The CLA has been contacted by a number of farming and landowning members who are very concerned about the potential impact of a new National Grid project, involving the construction of a new electricity transmission line running from just south of Norwich to Tilbury, on the Thames estuary. Most of the line will be on new pylons, and since the route will not necessarily run closely parallel to existing pylon lines, its impact on the landscape it crosses will be greater.
The line will run across south Norfolk, Suffolk, and Essex, and is part of a programme by National Grid to reinforce the high voltage power network in East Anglia. According to National Grid, this is necessary because existing power lines do not have the capacity to cope with all the new energy that is expected to be connected to the system over the next ten years and beyond. Much of this new energy is expected to be generated by renewable projects, including solar farms on land, and wind farms in the North Sea.

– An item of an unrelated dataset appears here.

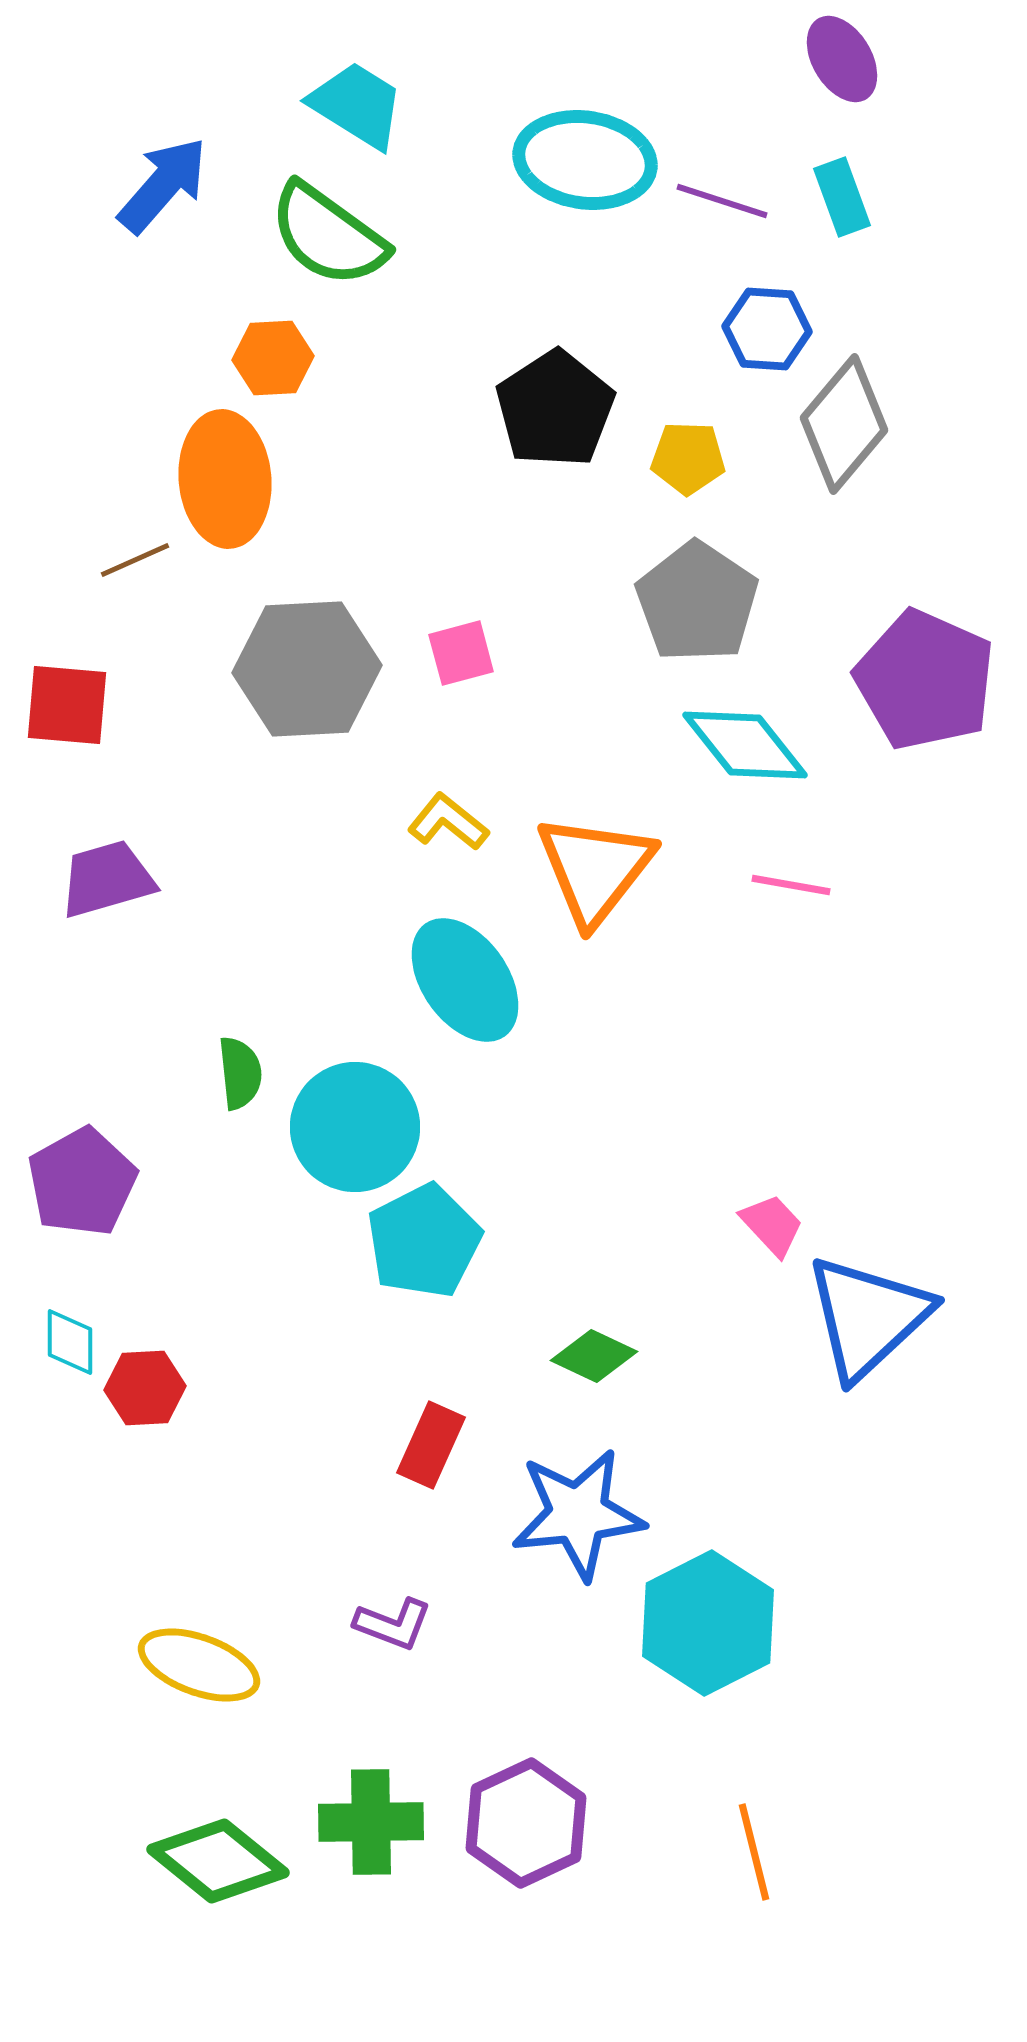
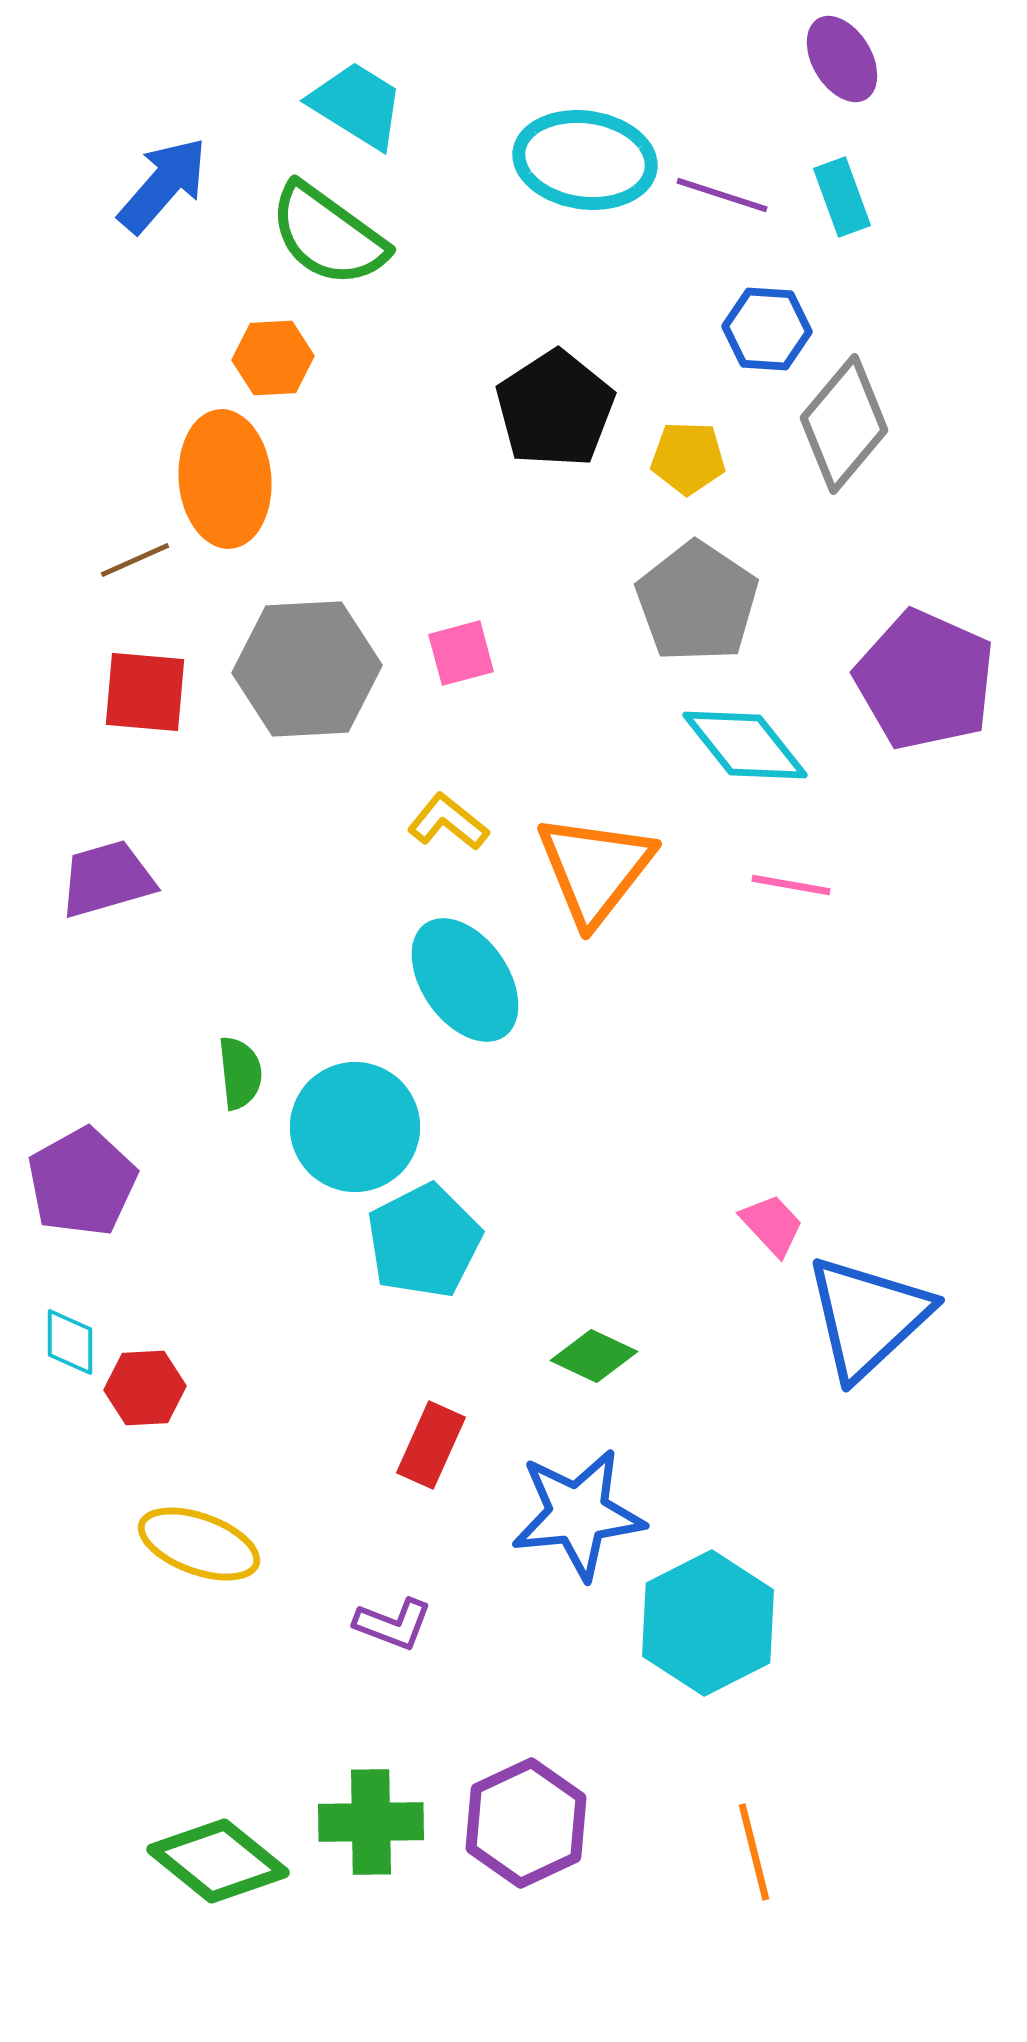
purple line at (722, 201): moved 6 px up
red square at (67, 705): moved 78 px right, 13 px up
yellow ellipse at (199, 1665): moved 121 px up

Since the project is classified as a Nationally Significant Infrastructure Project (NSIP), it will need “development consent”, which will involve an application to the Planning Inspectorate, and depending on its recommendation, a decision by the Secretary of State.
A consultation period is under way, commencing on 21st April and running until 16th June. All stakeholders whose property postcodes are within 1km of National Grid’s “preferred option corridor” (the projected route of the line) should have been consulted directly by newsletter, and given information as to how to respond. Stakeholders within 4km of the preferred option corridor can register to receive project information and respond to the consultation, and the CLA urges affected members to do so.
Information is available on National Grid’s website.
The CLA recognises the need for the electricity supply network to be reinforced; according to National Grid, there is currently 4,100 MW of existing generation in East Anglia, but by 2030, with new nuclear, offshore wind, and interconnectors, generation could rise to 25,000 MW, which would greatly exceed the capacity of the network.
However, this project will have a considerable visual impact on the landscape and on property values, and will cause significant local disruption during construction, and we share the concern of our members who are likely to be affected, should the project proceed as planned. Part of the route will run underground, through the Dedham Vale Area of Outstanding Natural Beauty (AONB), and consideration should be given to further sections being placed underground as a first option.
In the medium to long-term, we also believe that further active consideration should be given to the installation of an offshore ring main – which has been mooted - around the East Anglian coast, so that some generation from offshore wind farms and continental supplies can be connected to it, reducing the need for further onshore electricity infrastructure.